▶ **Problem 1**
Set down, word for word, everything in the entries below from the line containing "Transcribe the sheet" down to the line containing "bes8( c'8) g8-!", including both of those lines.
▶ **Problem 2**
Resume the forum thread on joining two different motors, picking up after its last line.

▶ **Text shown**
Joining 2 dif. motors

[JVN]

Quote:

Originally Posted by Rob Colatutto

There was no option to slow down, the robot slowed itself down when the additional load of the goals was added to the robot. The drills couldn't fully handle the extra 362 pounds and so the motor slowed down and then the Atwood picked up for it, drawing less current than running the Atwood at a slower rpm. We also had a 'software shifter' which took the joystick feedback and divided it by 1.5 so the operator could switch the speed down when latching onto goals.

Matt and Rob are both on the same page with this one.

Basically it is possible to design a gearbox to emphasize different motors depending on the torque-load on the gearbox (which determines motor performance... speed, efficiency, current draw, etc).

This means: your gearbox is designed with 2 motors. When the robot is moving across the field unimpeded, the torque load on the motors is such that one motor is carrying most of the load, and the other is somewhat dragging within the gearbox. When the robot is under a high-load condition (like towing goals, or pushing against another robot), there is more torque loading on the motors, and now the other motor's output is greater.


I don't like this method.
What we use on 229, (and many other teams have used, with great success) is simply matching the free speeds of the motors. This means, that if the robot is opperating under a no-load condition, both motors will be spinning the same speed. Will this ever happen: No! But... it works out pretty well. Essentially you get a nice balance of torque output from each motor at all different load conditions. It's not perfect, but it works well.

We also couple this with a 2-speed shifter. This allows the designer to provide 2 different torque output conditions, depending on torque loading. (Need to tow a goal? Just downshift!)

*shrug* This is all a matter of preference. There has actually been quite a bit of debate on this subject within the past year (Tytus' differential combiner concept). I think for now we'll stick with matching free-speed, simply because it's easy, and it works well enough for our applications.

Good luck,

John

PS - As always, for more information about the theory and physics involved in this stuff, look for other posts on this forum (There are plenty!), contact your friendly neighborhood FIRST mentor/enginerd. (Or drop me an IM.)

[JVN]

Quote:

Originally Posted by Matt Adams

This is incorrect.

Atwood at normal load (from 2003 spec sheet) is 4378 RPM.
Free speed is 5,500.

Free speed on Bosch is 19,670 RPM as Sarah stated for normal load speed.

Just wanted to make sure that the right data is out there.

Check it out here:
http://www.usfirst.org/robotics/2003/specsheets.htm


Matt

Advice to the rookies:
Don't sweat the numbers TOO much... (you still need to calculate!)
These values vary so much from motor to motor, and the specs aren't 100% accurate anyways...
Using a free speed of ~5,500 for the Chip, and ~20,000 for the Bosch is fine. Any more detail than that and you're wasting your time. (Motor performance will change over time as well).

Don't believe me? Perform some tests... you'll be surprised by what you find.

If you get a 90% speed match between combined motors, you're probably doing okay.

▶ **Dataset entries**
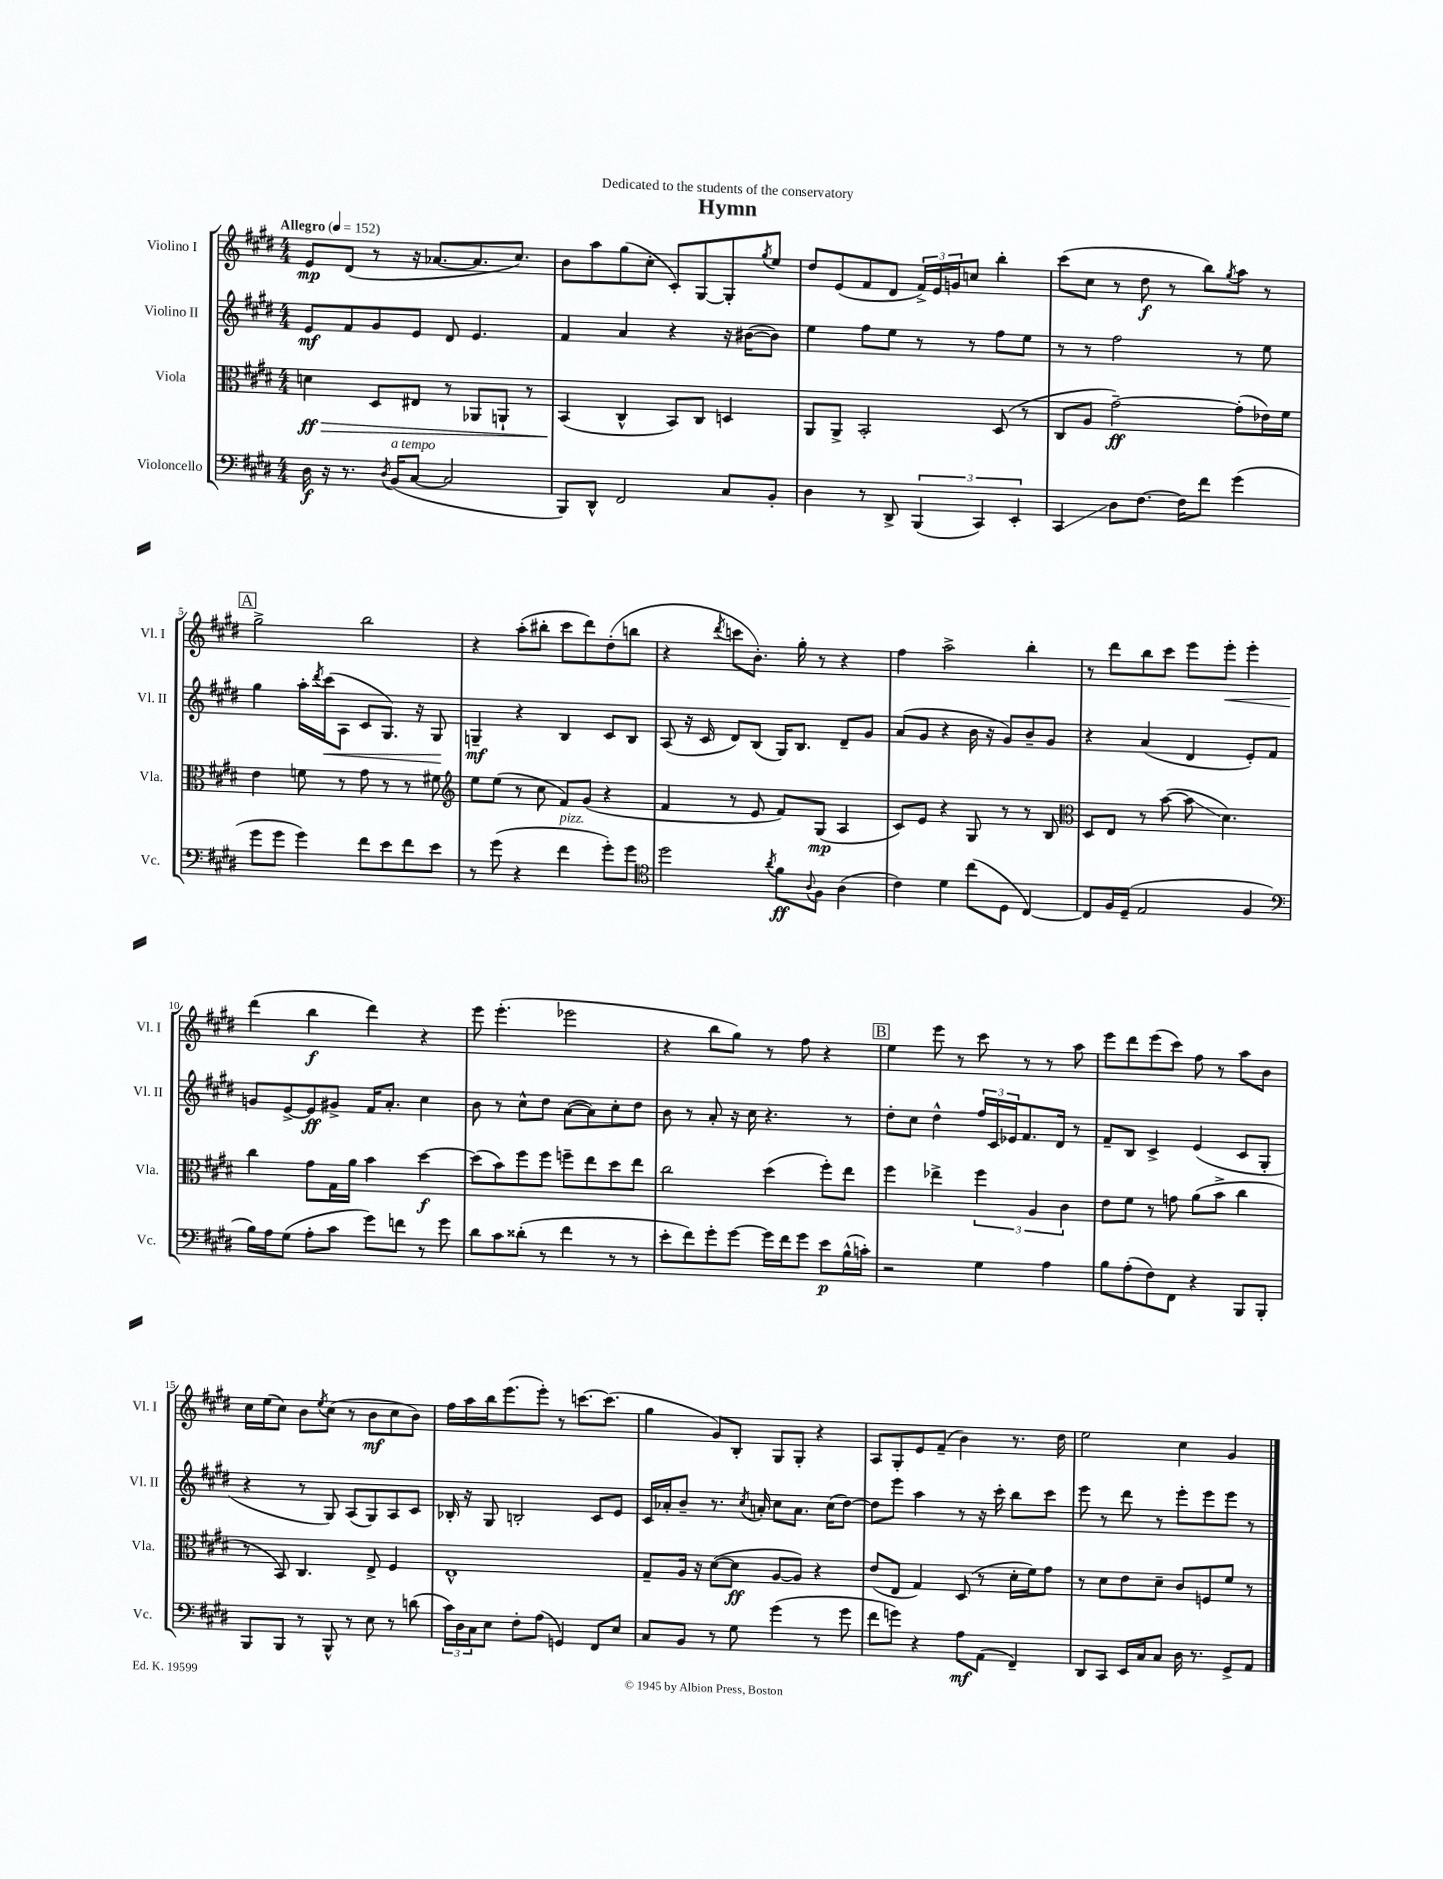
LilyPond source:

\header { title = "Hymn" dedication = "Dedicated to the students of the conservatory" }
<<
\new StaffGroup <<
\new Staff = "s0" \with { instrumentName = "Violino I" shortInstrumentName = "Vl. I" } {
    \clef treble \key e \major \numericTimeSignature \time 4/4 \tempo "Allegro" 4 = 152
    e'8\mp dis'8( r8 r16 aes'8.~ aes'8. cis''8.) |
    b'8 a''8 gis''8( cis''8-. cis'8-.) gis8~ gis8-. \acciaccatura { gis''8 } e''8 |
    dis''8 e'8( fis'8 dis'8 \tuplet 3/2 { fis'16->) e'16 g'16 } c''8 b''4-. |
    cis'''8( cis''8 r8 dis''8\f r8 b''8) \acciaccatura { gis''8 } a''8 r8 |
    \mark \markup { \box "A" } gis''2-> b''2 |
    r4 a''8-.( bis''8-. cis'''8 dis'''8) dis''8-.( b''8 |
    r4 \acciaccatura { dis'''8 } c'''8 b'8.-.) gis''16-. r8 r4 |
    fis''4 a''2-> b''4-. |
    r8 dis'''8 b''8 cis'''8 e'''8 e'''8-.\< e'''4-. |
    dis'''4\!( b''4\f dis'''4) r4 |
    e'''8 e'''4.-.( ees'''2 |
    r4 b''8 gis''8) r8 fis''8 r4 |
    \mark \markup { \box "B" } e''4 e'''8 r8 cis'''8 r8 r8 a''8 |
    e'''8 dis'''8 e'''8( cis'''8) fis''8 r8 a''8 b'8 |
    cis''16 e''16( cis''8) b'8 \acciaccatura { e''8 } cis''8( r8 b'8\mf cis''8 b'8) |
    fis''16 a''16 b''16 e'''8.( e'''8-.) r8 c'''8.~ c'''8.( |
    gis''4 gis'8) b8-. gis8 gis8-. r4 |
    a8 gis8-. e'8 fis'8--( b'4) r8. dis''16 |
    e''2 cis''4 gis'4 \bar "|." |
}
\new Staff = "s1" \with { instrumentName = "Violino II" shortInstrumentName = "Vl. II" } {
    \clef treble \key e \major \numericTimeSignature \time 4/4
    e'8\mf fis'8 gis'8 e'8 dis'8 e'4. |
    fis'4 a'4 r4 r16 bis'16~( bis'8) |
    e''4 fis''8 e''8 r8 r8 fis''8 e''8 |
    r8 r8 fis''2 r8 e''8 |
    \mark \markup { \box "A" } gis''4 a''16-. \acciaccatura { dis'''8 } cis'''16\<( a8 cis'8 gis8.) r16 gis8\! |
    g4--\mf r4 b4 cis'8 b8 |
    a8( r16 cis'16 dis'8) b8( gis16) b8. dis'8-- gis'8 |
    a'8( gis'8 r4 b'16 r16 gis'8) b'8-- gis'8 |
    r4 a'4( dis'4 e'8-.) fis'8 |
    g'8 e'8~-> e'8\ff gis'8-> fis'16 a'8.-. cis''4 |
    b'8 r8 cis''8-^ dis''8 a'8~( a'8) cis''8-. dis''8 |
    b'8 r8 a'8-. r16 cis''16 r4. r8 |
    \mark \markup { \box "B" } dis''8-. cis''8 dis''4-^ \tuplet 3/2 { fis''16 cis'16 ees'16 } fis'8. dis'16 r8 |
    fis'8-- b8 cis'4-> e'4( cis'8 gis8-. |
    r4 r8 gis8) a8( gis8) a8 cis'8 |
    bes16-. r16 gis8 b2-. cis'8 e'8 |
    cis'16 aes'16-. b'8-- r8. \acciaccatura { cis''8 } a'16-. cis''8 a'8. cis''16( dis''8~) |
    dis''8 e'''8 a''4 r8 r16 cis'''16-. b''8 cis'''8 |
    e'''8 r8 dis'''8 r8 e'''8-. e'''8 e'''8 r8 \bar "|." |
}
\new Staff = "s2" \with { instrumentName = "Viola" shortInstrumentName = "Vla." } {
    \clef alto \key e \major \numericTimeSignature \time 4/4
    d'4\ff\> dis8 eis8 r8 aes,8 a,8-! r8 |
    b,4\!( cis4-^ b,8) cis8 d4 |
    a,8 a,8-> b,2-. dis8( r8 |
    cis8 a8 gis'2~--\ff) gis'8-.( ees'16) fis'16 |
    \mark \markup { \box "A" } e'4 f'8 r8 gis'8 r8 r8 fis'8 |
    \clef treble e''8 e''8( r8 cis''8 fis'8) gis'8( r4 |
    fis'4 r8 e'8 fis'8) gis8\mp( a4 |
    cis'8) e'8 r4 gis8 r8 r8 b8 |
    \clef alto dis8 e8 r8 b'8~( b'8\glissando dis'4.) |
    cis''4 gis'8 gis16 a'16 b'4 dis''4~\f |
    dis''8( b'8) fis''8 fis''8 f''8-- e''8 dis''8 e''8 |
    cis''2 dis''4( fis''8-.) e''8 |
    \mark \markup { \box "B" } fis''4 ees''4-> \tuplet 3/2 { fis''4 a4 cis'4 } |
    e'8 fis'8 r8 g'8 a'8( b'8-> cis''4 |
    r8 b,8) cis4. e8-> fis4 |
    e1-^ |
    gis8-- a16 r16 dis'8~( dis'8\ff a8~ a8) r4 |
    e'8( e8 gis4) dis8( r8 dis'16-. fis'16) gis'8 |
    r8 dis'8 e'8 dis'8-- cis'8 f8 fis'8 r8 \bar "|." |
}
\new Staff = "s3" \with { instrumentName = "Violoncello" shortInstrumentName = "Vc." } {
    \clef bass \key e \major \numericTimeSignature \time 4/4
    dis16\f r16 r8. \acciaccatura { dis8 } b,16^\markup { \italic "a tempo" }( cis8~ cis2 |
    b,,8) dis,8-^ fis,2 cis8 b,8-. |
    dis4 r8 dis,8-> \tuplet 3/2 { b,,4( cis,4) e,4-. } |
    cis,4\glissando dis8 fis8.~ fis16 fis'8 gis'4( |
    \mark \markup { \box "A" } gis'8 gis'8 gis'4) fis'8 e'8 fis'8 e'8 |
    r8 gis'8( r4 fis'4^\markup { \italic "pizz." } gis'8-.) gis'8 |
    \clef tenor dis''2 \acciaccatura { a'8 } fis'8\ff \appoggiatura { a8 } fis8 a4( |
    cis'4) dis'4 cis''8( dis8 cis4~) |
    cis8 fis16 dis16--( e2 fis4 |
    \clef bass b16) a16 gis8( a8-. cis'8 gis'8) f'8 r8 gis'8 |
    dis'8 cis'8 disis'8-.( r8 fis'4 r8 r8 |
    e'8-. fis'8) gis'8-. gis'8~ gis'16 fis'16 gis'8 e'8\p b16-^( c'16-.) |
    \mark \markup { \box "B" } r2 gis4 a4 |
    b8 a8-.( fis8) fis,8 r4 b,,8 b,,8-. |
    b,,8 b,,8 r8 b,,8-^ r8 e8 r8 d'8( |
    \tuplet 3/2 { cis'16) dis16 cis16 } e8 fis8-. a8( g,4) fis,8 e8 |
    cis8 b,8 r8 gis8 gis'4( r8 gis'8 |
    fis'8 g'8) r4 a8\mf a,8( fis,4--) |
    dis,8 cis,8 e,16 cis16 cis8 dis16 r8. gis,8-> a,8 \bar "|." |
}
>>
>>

--

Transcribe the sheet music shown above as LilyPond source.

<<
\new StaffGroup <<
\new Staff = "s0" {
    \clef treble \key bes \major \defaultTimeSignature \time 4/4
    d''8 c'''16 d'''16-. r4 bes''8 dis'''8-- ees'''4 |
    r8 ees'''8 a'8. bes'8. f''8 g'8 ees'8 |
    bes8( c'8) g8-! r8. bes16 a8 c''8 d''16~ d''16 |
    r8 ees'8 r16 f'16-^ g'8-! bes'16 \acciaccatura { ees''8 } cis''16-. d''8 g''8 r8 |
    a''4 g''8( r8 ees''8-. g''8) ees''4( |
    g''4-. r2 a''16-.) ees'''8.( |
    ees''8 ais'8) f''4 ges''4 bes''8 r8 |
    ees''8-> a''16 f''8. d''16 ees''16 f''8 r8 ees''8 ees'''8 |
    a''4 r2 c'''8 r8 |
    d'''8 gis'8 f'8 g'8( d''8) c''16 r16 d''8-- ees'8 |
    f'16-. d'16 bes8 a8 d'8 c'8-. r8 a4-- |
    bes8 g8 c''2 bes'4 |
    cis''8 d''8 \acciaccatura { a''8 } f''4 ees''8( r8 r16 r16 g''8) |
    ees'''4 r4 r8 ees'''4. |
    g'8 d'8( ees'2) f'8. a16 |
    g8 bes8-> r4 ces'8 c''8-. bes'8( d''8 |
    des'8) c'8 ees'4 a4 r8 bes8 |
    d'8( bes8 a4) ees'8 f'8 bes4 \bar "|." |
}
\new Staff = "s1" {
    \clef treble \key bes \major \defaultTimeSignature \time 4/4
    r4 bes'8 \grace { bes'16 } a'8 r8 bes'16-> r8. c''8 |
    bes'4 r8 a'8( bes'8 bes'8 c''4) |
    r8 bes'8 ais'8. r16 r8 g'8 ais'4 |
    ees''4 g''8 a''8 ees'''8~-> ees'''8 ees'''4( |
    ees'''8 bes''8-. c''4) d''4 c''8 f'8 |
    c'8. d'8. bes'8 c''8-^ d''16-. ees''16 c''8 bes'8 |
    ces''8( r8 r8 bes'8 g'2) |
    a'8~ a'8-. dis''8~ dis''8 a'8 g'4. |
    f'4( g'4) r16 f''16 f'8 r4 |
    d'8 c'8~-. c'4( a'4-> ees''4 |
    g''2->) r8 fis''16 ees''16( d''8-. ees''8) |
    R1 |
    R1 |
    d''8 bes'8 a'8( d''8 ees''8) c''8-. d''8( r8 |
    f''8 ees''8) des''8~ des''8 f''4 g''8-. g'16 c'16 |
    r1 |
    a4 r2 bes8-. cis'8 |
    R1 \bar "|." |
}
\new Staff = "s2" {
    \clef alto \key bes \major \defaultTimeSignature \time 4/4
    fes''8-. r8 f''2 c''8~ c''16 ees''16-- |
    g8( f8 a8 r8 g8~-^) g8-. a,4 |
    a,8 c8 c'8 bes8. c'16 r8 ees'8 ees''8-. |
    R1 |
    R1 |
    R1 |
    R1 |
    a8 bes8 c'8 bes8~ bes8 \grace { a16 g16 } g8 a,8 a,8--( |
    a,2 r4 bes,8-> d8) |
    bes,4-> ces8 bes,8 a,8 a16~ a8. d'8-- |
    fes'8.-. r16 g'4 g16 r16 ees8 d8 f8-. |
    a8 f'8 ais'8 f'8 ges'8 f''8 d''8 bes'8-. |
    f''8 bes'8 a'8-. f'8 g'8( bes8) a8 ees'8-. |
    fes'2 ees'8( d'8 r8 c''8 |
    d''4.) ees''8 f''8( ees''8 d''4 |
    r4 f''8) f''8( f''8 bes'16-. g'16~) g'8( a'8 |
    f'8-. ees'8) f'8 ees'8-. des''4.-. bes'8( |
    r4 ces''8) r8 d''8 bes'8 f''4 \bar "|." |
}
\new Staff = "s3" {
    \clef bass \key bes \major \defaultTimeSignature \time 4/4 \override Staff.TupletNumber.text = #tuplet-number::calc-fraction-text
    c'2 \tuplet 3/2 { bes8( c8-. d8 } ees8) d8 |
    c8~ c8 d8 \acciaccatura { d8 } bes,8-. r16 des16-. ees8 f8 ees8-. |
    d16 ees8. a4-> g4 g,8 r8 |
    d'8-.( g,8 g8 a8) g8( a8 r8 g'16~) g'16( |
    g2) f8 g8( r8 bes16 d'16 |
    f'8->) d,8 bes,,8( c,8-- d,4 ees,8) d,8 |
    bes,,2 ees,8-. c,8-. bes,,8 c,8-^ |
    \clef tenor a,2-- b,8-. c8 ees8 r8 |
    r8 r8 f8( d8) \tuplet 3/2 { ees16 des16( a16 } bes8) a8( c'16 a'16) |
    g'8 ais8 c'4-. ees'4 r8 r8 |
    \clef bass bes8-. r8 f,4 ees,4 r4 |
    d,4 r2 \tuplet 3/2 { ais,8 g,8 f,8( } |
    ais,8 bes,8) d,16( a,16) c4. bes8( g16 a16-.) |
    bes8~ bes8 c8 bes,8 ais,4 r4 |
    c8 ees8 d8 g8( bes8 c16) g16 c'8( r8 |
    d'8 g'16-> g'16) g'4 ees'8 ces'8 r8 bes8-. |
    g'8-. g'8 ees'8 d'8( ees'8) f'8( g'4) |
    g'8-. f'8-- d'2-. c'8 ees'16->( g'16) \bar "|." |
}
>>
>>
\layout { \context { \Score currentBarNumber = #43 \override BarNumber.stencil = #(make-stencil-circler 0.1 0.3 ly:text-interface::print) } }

...

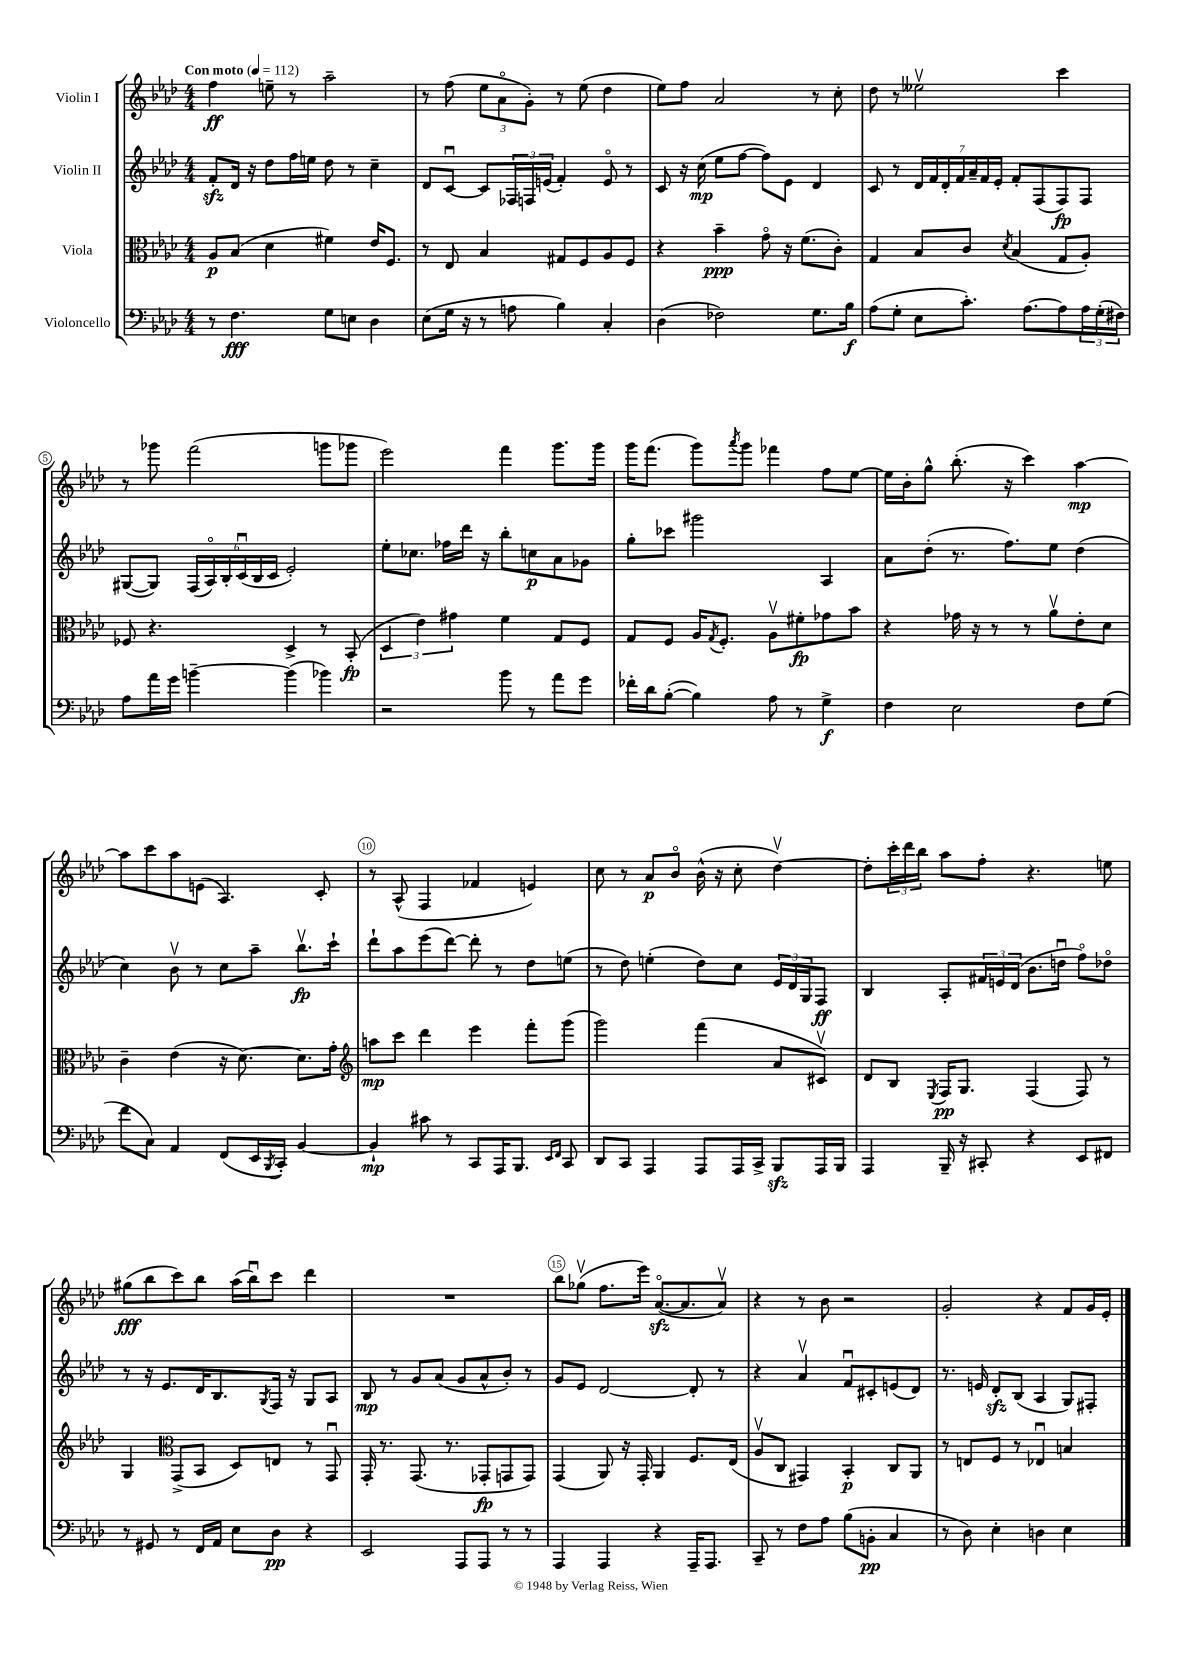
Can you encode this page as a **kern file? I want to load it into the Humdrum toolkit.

▶ **Exercise result 1**
Transcribe the sheet music shown above as LilyPond source.

<<
\new StaffGroup <<
\new Staff = "s0" {
    \clef treble \key bes \major \defaultTimeSignature \time 4/4
    d''8 c'''16 d'''16-. r4 bes''8 dis'''8-- ees'''4 |
    r8 ees'''8 a'8. bes'8. f''8 g'8 ees'8 |
    bes8( c'8) g8-! r8. bes16 a8 c''8 d''16~ d''16 |

▶ **Exercise result 2**
[Matt Adams]

Quote:

Originally Posted by JVN

Advice to the rookies:
Don't sweat the numbers TOO much... (you still need to calculate!)
These values vary so much from motor to motor, and the specs aren't 100% accurate anyways...
Using a free speed of ~5,500 for the Chip, and ~20,000 for the Bosch is fine. Any more detail than that and you're wasting your time. (Motor performance will change over time as well).

Don't believe me? Perform some tests... you'll be surprised by what you find.

If you get a 90% speed match between combined motors, you're probably doing okay.

John is right on.

I just wanted to make sure that the right information is out there. You gotta be close, but it helps to start with the most accurate numbers available.

Matt

[Rob Colatutto]

In regards to the speeds on the new Bosch motor, the spec sheet on the FIRST site gives the numbers at 11v, not 12v or 13.2v when the battery is fully charged. So the 19670 works as a normal load speed at 12v. As for the Atwood speed that was my bad, I posted under her name and I didn't have my papers handy, thanks for catching it.

[K.Shaw]

thanx alot guys! all this info i feel so luved as for the fighting and arguing calm down lol anyway keep up the info this is really helping alot!

[Joe Johnson]

Quote:

Originally Posted by Matt Adams

Now with the above illustration.. don't think of motors as people rowing a boat, where if one is rowing harder the boat will turn. Think of the motors as a bicycle with two riders. If one works harder, that's fine. But if someone's legs just can't physically move fast enough, it's bad news![/font]


Matt[/color]

I generally agree with what Matt has to say, but I want to point out that the free speed of a motor is not like the speed of sound in which there is some major discontinuity in the behaviour of the motor. A motor does not have an opinion about what speed it spins at. In particular, it has not qualms about going faster than its free speed.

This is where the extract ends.